[Opening The data section]

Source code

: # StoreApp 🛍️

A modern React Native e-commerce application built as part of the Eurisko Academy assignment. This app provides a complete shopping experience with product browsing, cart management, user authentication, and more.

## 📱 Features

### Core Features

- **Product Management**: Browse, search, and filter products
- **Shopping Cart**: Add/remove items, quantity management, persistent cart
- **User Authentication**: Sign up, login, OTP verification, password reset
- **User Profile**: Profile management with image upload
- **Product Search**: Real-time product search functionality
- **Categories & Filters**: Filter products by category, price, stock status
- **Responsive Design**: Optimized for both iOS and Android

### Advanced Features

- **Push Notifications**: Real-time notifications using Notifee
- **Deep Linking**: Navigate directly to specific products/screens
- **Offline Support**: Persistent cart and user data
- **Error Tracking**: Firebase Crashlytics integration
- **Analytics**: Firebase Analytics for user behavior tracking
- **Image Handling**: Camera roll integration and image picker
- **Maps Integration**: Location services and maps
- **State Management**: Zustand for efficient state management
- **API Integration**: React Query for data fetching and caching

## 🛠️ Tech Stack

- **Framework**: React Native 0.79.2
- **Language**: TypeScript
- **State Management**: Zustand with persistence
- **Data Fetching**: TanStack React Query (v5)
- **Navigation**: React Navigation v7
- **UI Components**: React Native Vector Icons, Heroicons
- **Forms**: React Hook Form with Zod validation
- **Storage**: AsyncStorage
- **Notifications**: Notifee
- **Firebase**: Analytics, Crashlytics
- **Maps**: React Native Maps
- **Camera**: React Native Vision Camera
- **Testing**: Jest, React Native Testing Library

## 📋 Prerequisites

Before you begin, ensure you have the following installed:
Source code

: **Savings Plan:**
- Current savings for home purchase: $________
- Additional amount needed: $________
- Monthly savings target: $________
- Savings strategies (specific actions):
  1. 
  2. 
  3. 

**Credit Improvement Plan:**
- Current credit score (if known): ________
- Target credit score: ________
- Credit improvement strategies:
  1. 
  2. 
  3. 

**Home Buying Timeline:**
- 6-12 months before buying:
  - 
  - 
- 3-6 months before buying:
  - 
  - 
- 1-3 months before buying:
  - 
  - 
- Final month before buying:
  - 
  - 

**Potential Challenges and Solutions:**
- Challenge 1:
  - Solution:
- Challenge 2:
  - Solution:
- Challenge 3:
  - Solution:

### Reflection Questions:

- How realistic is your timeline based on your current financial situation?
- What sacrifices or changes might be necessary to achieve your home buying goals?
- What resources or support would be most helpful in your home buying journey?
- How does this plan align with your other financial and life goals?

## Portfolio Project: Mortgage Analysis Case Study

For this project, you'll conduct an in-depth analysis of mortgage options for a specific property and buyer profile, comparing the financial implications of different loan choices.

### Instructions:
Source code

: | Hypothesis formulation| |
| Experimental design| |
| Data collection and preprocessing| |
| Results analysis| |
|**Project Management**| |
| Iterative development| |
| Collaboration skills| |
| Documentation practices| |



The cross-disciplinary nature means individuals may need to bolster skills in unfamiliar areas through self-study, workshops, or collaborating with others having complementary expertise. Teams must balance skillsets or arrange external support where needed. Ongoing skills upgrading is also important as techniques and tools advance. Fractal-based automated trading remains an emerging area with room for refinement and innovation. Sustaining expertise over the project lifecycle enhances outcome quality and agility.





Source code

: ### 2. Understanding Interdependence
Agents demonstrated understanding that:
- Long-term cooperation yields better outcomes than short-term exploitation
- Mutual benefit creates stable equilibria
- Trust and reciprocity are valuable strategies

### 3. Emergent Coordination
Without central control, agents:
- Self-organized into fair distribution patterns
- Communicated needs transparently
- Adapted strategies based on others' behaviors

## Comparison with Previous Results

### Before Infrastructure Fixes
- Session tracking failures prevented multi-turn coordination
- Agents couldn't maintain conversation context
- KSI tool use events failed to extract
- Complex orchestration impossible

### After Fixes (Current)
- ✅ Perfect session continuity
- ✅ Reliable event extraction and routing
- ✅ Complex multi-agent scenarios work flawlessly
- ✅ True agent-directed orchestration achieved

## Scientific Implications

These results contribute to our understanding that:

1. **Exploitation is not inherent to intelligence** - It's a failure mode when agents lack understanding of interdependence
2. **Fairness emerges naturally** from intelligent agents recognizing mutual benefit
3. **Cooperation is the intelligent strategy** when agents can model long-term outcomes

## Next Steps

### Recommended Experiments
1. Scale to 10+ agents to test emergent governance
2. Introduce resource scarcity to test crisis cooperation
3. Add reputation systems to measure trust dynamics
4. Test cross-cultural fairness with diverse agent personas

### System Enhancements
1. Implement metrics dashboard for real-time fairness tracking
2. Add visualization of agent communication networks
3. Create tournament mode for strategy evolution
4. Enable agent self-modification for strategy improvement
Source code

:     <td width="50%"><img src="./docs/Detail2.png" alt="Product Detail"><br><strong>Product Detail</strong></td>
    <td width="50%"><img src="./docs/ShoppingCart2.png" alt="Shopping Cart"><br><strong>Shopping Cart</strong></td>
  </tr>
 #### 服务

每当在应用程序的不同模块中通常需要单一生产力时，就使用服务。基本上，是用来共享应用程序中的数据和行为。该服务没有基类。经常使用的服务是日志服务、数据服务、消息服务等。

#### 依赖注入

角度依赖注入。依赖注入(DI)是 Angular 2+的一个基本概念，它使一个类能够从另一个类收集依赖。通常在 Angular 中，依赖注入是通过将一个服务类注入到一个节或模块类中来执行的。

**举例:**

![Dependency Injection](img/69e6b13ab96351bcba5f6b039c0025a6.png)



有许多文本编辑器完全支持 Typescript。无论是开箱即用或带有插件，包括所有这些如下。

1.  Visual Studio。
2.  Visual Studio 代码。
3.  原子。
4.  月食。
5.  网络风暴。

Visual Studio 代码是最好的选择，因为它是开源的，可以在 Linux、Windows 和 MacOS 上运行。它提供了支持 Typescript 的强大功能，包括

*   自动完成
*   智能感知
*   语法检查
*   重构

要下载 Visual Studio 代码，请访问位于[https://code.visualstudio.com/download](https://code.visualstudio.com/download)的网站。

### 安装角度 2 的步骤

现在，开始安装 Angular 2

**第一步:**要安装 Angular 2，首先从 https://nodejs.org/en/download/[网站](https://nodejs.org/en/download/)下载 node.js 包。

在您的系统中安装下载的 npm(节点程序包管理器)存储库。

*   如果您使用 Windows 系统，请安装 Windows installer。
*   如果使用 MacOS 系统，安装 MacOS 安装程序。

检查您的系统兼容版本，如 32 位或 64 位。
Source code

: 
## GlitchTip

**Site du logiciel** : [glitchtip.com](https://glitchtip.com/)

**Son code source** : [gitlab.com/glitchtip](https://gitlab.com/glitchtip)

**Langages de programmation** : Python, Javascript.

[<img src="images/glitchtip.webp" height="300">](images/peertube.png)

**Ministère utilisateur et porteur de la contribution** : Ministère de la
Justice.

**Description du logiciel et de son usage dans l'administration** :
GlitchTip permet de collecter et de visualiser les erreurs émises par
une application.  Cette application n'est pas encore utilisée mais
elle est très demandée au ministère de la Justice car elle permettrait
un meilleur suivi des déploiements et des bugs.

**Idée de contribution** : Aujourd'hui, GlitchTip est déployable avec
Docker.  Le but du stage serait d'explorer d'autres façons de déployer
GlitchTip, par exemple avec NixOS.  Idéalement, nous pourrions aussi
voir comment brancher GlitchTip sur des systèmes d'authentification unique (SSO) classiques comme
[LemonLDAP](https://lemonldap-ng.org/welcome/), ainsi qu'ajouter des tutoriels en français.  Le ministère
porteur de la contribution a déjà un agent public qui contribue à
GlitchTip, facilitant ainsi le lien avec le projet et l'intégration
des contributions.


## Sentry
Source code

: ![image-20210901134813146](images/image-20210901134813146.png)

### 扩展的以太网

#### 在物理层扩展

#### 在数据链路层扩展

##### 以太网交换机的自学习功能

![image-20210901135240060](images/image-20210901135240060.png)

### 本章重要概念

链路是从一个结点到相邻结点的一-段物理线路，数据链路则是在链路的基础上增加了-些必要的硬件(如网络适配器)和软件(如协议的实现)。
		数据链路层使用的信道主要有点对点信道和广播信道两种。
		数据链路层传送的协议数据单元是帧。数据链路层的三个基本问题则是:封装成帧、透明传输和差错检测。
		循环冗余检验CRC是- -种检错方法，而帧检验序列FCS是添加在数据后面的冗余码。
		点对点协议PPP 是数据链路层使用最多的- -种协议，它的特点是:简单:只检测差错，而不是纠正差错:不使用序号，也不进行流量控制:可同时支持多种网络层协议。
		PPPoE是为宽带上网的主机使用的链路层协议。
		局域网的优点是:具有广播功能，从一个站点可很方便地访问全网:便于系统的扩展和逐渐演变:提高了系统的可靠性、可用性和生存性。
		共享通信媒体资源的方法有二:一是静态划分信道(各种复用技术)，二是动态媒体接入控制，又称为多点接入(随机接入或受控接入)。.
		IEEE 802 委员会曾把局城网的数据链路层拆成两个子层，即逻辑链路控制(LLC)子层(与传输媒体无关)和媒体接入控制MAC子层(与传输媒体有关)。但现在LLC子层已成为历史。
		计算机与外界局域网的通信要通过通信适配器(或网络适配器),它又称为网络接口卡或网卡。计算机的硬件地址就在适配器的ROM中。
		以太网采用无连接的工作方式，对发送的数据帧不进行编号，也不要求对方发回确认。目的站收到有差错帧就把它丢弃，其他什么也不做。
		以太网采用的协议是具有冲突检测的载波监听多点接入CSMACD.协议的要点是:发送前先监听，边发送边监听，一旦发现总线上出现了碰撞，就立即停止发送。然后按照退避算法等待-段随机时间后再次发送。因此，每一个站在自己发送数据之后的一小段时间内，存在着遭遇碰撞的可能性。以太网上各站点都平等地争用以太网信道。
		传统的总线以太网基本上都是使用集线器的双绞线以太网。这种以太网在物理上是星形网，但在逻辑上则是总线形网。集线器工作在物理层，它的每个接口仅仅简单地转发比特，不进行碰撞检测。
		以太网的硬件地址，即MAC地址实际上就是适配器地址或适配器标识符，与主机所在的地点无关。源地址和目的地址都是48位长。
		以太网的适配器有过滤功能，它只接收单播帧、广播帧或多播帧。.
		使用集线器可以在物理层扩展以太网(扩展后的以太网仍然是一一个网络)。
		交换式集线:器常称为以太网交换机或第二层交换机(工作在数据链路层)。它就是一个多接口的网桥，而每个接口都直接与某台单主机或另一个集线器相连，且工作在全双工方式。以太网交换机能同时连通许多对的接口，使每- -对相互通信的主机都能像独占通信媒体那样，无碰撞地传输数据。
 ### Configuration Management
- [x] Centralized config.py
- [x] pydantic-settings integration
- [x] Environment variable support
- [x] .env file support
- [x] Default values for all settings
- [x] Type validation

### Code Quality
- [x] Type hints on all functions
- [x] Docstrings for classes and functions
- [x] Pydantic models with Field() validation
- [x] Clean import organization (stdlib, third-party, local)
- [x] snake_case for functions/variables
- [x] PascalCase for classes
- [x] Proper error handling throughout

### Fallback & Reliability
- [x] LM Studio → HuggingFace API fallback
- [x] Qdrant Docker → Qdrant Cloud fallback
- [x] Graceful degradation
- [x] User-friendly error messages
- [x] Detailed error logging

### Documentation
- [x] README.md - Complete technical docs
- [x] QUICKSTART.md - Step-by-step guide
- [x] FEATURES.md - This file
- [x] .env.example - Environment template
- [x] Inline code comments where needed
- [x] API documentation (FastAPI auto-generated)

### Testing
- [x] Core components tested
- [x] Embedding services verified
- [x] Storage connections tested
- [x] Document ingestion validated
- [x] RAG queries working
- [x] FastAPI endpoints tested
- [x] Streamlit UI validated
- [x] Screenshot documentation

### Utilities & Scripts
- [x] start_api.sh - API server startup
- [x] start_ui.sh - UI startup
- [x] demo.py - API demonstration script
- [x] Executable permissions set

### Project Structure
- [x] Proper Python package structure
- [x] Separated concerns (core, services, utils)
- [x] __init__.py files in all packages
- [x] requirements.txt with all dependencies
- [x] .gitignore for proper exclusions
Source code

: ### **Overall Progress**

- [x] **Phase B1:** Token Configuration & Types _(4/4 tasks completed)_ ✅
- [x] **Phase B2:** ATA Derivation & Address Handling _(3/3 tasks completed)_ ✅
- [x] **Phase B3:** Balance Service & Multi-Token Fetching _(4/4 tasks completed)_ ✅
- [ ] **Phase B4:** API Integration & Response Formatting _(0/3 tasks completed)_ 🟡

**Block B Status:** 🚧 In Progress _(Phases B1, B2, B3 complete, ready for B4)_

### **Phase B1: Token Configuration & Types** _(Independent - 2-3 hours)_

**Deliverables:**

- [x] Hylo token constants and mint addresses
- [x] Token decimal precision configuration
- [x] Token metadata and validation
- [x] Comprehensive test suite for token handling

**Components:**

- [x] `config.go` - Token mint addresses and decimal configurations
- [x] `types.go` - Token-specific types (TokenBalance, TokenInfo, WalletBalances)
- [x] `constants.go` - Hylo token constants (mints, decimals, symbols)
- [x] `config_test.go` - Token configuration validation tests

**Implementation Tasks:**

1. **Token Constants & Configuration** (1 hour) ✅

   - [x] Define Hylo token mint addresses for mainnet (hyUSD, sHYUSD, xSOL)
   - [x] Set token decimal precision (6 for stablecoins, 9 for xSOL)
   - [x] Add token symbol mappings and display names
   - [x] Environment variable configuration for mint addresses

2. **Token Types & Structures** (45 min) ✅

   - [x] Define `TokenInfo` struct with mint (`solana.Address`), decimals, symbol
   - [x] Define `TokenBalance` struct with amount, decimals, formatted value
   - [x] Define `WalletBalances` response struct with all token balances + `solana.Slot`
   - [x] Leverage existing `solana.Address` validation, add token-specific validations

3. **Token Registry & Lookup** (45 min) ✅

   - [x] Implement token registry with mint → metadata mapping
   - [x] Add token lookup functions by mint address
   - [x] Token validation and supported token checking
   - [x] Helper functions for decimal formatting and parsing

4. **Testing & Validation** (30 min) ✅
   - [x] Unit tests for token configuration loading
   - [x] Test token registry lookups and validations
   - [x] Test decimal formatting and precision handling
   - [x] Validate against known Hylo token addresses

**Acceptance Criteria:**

[Closing The data section]

__About this exercise__
In the material above, find the line containing "- [x] .gitignore for proper exclusions" and the line containing "- [x] Test decimal", then write out exactly those two lines and every line between them, and nothing more.

__Result of the exercise__
- [x] .gitignore for proper exclusions
Source code

: ### **Overall Progress**

- [x] **Phase B1:** Token Configuration & Types _(4/4 tasks completed)_ ✅
- [x] **Phase B2:** ATA Derivation & Address Handling _(3/3 tasks completed)_ ✅
- [x] **Phase B3:** Balance Service & Multi-Token Fetching _(4/4 tasks completed)_ ✅
- [ ] **Phase B4:** API Integration & Response Formatting _(0/3 tasks completed)_ 🟡

**Block B Status:** 🚧 In Progress _(Phases B1, B2, B3 complete, ready for B4)_

### **Phase B1: Token Configuration & Types** _(Independent - 2-3 hours)_

**Deliverables:**

- [x] Hylo token constants and mint addresses
- [x] Token decimal precision configuration
- [x] Token metadata and validation
- [x] Comprehensive test suite for token handling

**Components:**

- [x] `config.go` - Token mint addresses and decimal configurations
- [x] `types.go` - Token-specific types (TokenBalance, TokenInfo, WalletBalances)
- [x] `constants.go` - Hylo token constants (mints, decimals, symbols)
- [x] `config_test.go` - Token configuration validation tests

**Implementation Tasks:**

1. **Token Constants & Configuration** (1 hour) ✅

   - [x] Define Hylo token mint addresses for mainnet (hyUSD, sHYUSD, xSOL)
   - [x] Set token decimal precision (6 for stablecoins, 9 for xSOL)
   - [x] Add token symbol mappings and display names
   - [x] Environment variable configuration for mint addresses

2. **Token Types & Structures** (45 min) ✅

   - [x] Define `TokenInfo` struct with mint (`solana.Address`), decimals, symbol
   - [x] Define `TokenBalance` struct with amount, decimals, formatted value
   - [x] Define `WalletBalances` response struct with all token balances + `solana.Slot`
   - [x] Leverage existing `solana.Address` validation, add token-specific validations

3. **Token Registry & Lookup** (45 min) ✅

   - [x] Implement token registry with mint → metadata mapping
   - [x] Add token lookup functions by mint address
   - [x] Token validation and supported token checking
   - [x] Helper functions for decimal formatting and parsing

4. **Testing & Validation** (30 min) ✅
   - [x] Unit tests for token configuration loading
   - [x] Test token registry lookups and validations
   - [x] Test decimal formatting and precision handling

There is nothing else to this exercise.